▸ Problem description: The records should be repeated word for word, pictures excluded.

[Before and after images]
---*---
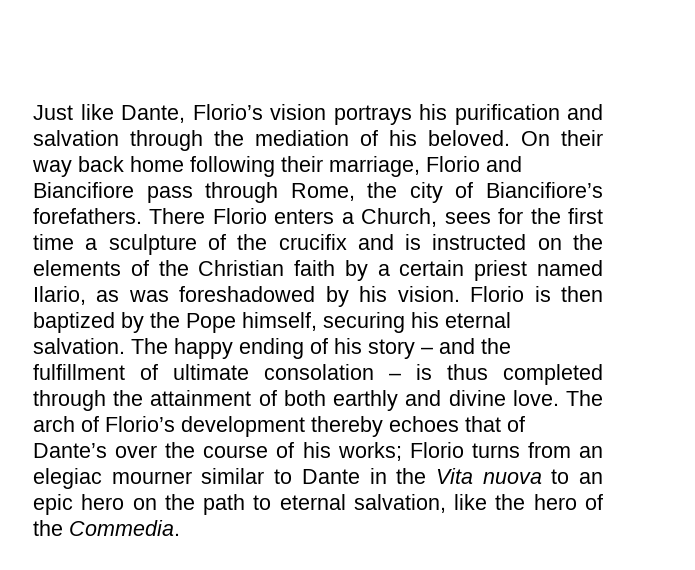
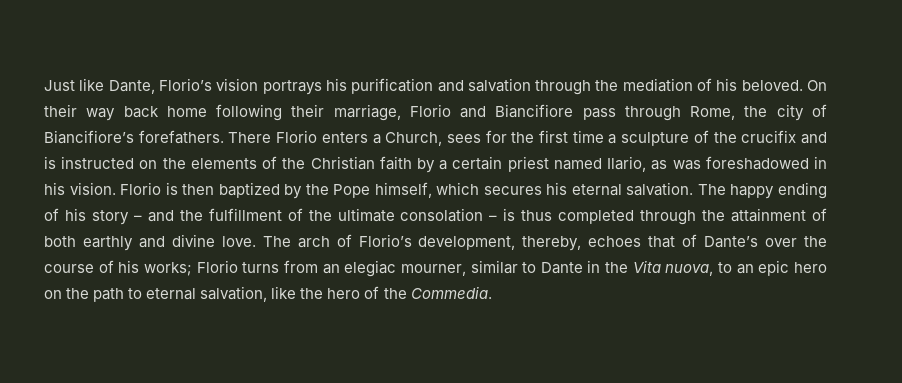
[325,286,349,307] by -> [813,156,827,169] in
[323,312,405,333] securing -> [436,182,542,195] which secures
(158, 372) none -> [308,210,332,221] the
[181,416,383,437] development thereby -> [418,236,582,251] development, thereby,
[111,471,192,484] mourner -> [400,264,466,276] mourner,
[482,472,542,484] nuova -> [665,264,714,276] nuova,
---*---
▸ Response:
[325,286,349,307] by -> [813,156,827,169] in
[323,312,405,333] securing -> [436,182,542,195] which secures
(158, 372) none -> [308,210,332,221] the
[181,416,383,437] development thereby -> [418,236,582,251] development, thereby,
[111,471,192,484] mourner -> [400,264,466,276] mourner,
[482,472,542,484] nuova -> [665,264,714,276] nuova,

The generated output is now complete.